> _Extracted text_:
━━━
Thank you for everything, Murray. Your lasting legacy will live on long after your retirement. Meegwetch. Thank you.
Honourable senators, I want to take a few minutes to pay tribute to our colleague and friend Senator Sinclair.
An articulate and outspoken champion of Indigenous peoples, Senator Sinclair has broken down barriers for generations to come. His leadership and contributions as a lawyer, judge, commissioner and, more recently, as a senator, have left an indelible mark on our collective memory.
It has been a pleasure to work with him and learn from him over the past few years, and I will miss his brilliant mind, wonderful sense of humour and big heart. However, his retirement is well deserved. Senator Sinclair has given so much of himself to others, and it has not always been easy. The impact of the often-heartbreaking testimony given by survivors of the residential school system at the TRC is felt deeply in his soul and body. The time has come for him to devote himself to his family and other passions.
Colleagues, I am mindful that this is not a goodbye but, rather, a “see you later,” because our paths remain intertwined.
Senator Sinclair has played a critical role in educating the public about the true history of Canada and its relationship with, and treatment of, Indigenous peoples. In doing so, he has helped shape our shared journey of reconciliation.
━━━
> _Your goal_:
Repeat, word for word, the passage of the tribute to Senator Sinclair from "An articulate and" to "and other passions.".

> _Data to examine_:
━━━
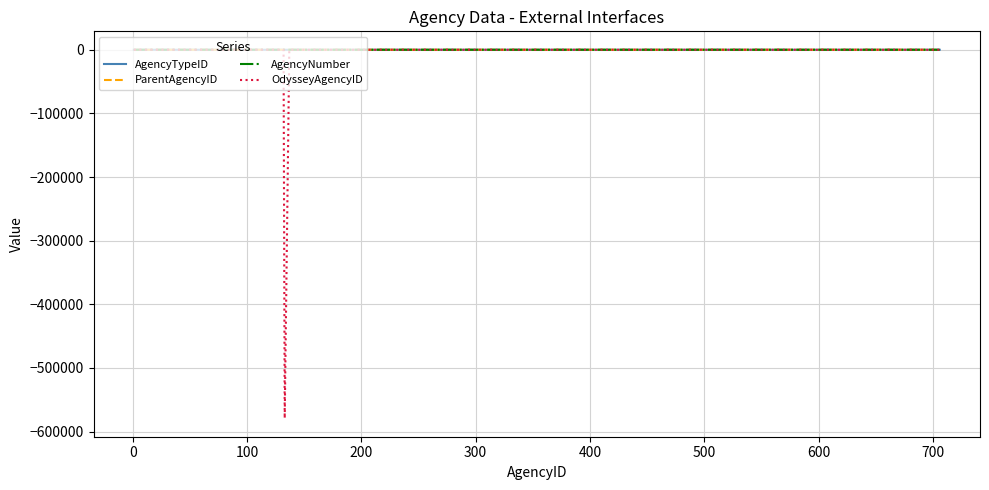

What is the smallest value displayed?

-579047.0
━━━
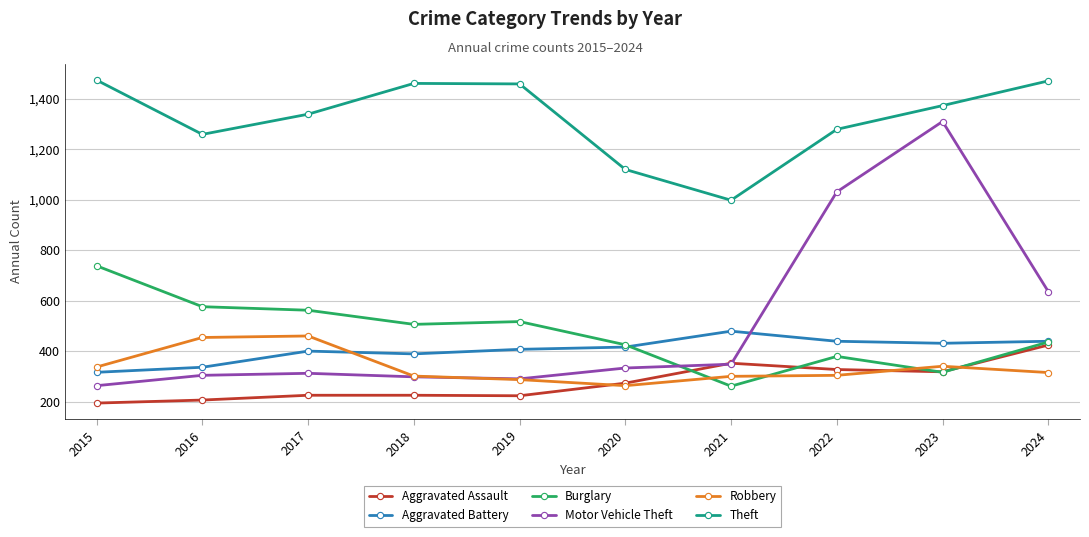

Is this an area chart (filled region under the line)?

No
━━━
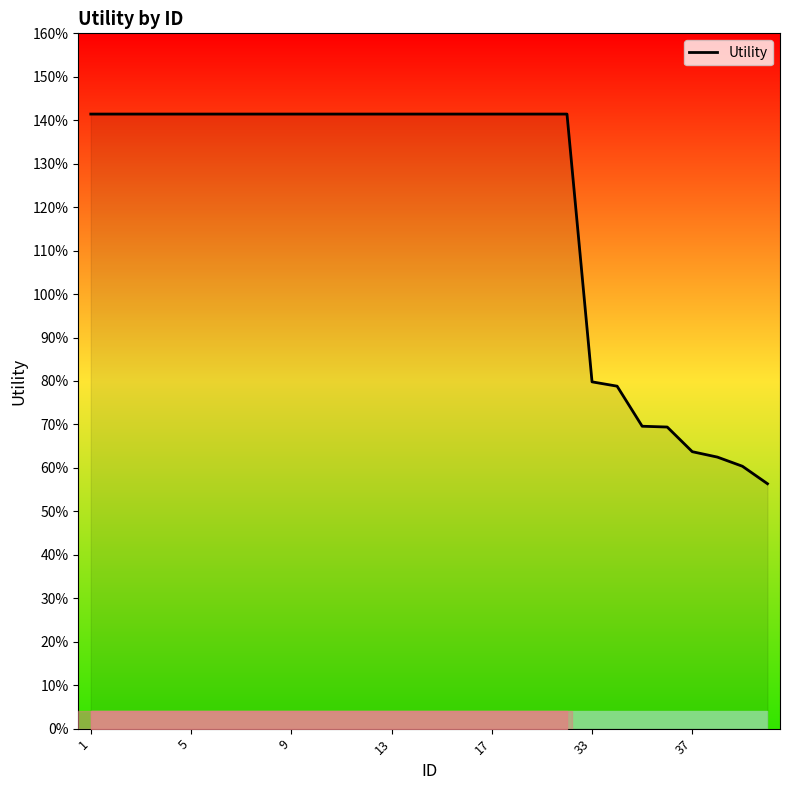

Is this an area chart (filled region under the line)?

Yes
━━━
> _Solution_:
An articulate and outspoken champion of Indigenous peoples, Senator Sinclair has broken down barriers for generations to come. His leadership and contributions as a lawyer, judge, commissioner and, more recently, as a senator, have left an indelible mark on our collective memory.
It has been a pleasure to work with him and learn from him over the past few years, and I will miss his brilliant mind, wonderful sense of humour and big heart. However, his retirement is well deserved. Senator Sinclair has given so much of himself to others, and it has not always been easy. The impact of the often-heartbreaking testimony given by survivors of the residential school system at the TRC is felt deeply in his soul and body. The time has come for him to devote himself to his family and other passions.